The Reality Of Living With HIV In America

Shot and edited by Jack Pearce. Produced by Annie Georgia Greenberg.
Today is World AIDS Day, an important event — not only for the 34 million people currently living with HIV/AIDS worldwide, but for all of us who can help to destigmatize these conditions. Though HIV has re-entered headlines lately, it seems that we as a society still haven't appropriately shifted the way we think and talk about the virus. The truth: HIV is no longer a death sentence, and those who receive treatment for it have life expectancies that rival those of HIV-negative people. A less-optimistic truth?
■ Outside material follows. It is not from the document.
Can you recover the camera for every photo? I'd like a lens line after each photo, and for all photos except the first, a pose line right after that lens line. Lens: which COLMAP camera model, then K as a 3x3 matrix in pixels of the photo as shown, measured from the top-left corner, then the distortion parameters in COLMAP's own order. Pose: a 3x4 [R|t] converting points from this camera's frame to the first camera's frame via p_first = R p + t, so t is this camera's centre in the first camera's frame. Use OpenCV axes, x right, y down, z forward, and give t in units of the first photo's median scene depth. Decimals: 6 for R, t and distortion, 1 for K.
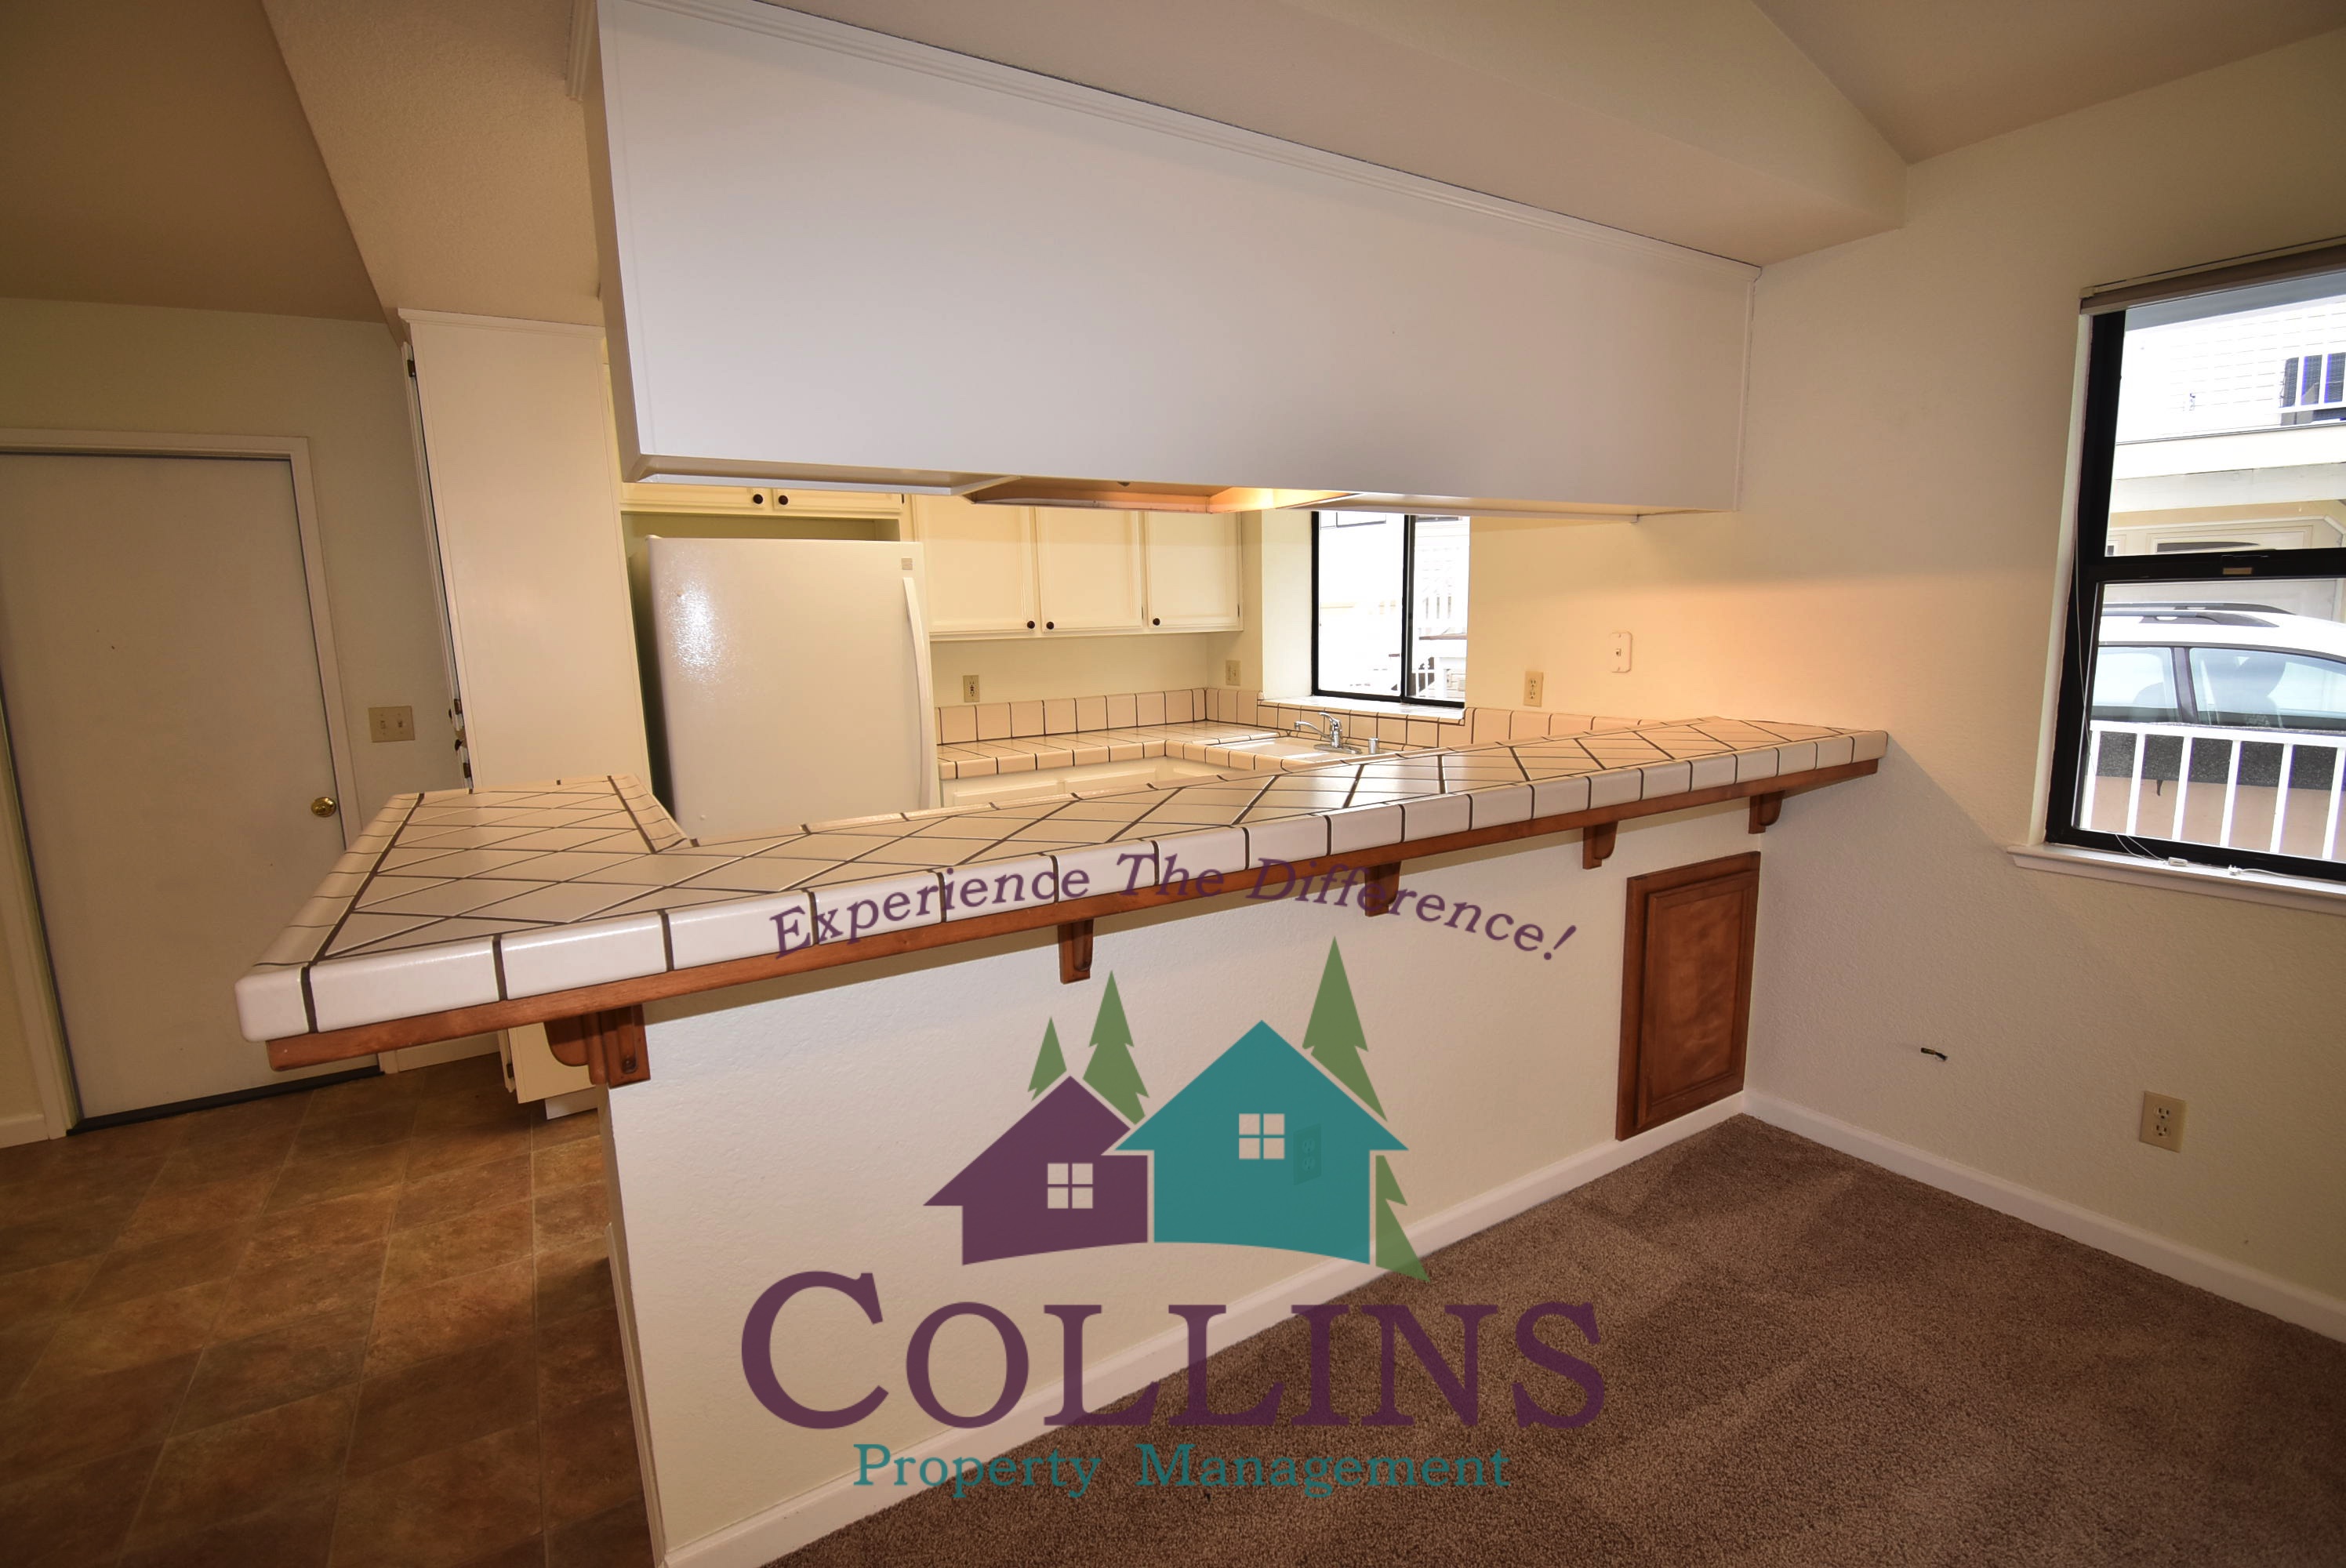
lens RADIAL K [[1060.2, 0, 1170.8], [0, 1060.2, 774.8], [0, 0, 1]] dist [0.002146, -0.000042]
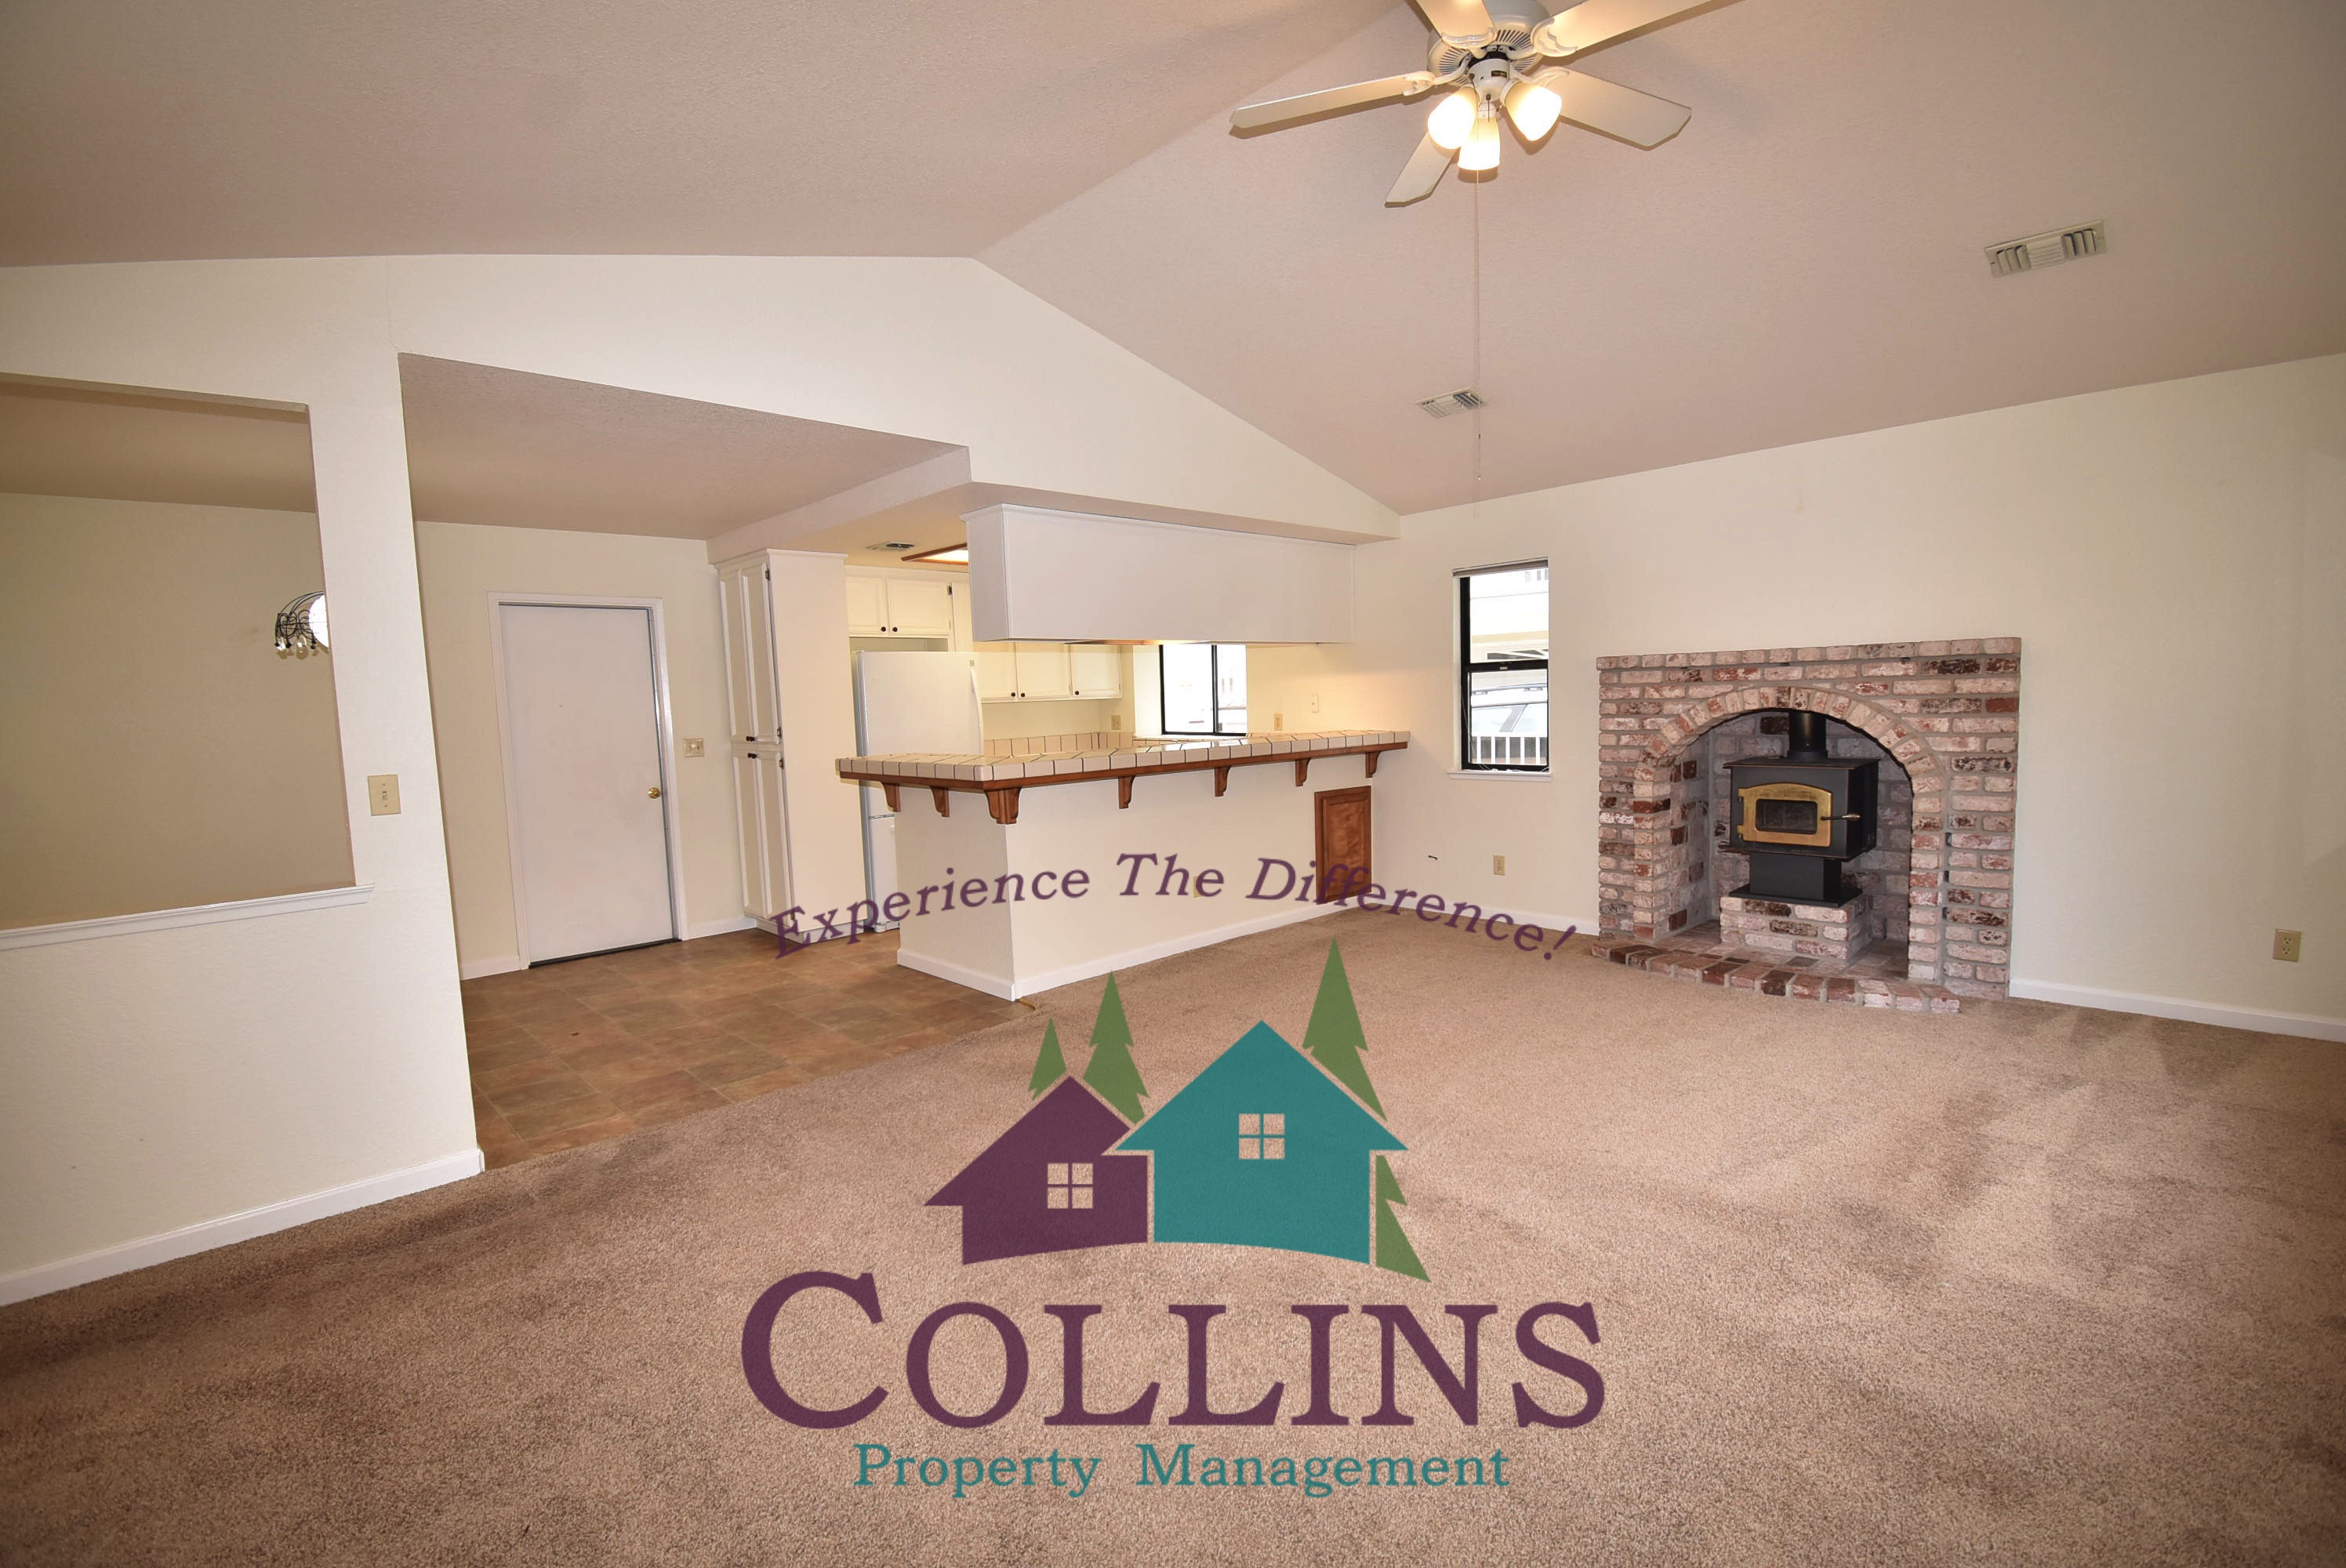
lens RADIAL K [[1028.2, 0, 1173.0], [0, 1028.2, 784.0], [0, 0, 1]] dist [0.001674, 0.000079]
pose [[0.978548, -0.022893, 0.204745, -0.341845], [0.036452, 0.997367, -0.062699, 0.196380], [-0.202771, 0.068817, 0.976805, -1.143189]]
According to the CDC, nearly one eighth of the 1.2 million Americans living with HIV are unaware of their positive status.

There seems to be a paradox in our approach to discussing, treating, and curing HIV. Millennials are growing up after the U.S. AIDS epidemic — but also without new images to replace those of the syndrome's gruesome initial outbreak in the '80s. In fact, in recent years, one in four new cases of HIV was contracted by someone between the ages of 13 and 24. One could speculate, then, that the lack of education and conversation surrounding HIV and AIDS may be leading to their spread.
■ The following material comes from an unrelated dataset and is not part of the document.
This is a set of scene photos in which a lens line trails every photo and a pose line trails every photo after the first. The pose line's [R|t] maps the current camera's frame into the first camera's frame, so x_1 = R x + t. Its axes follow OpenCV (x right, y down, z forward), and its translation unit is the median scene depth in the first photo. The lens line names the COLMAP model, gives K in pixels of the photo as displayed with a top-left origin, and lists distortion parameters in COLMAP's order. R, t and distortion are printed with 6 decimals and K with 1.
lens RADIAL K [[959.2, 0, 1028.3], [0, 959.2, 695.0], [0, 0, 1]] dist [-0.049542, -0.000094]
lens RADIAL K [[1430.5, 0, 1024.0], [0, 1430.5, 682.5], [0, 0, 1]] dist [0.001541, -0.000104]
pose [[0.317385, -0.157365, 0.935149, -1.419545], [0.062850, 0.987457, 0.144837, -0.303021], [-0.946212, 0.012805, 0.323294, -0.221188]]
So why aren't we talking about these illnesses as much as we used to? And what does it actually mean to live with HIV today? Compelled by a significant (yet largely unknown) outbreak in the small town of Austin, IN, I set out in search of stories about HIV from those who are treating it and living with it. I wanted to find out what the virus looks like today — to hear just a few of the many stories and to contribute to an updated depiction of what it means to live HIV-positive.

What I found: The reality of HIV in America is, of course, unique to each individual who is living with it. I spoke with: a young veteran who (like most infected in Austin, IN) contracted the virus through intravenous drug use; a millennial woman who contracted it through sexual intercourse; and an artist and dancer in New York who was born with the disease.

One resounding message I heard in speaking to those who are fighting to cure HIV/AIDS is that the simple act of talking about these conditions helps de-stigmatize them. For many who are positive, telling their stories of life with HIV is the first step towards healing. And, for those looking to support the HIV/AIDS community, the first step should be to listen.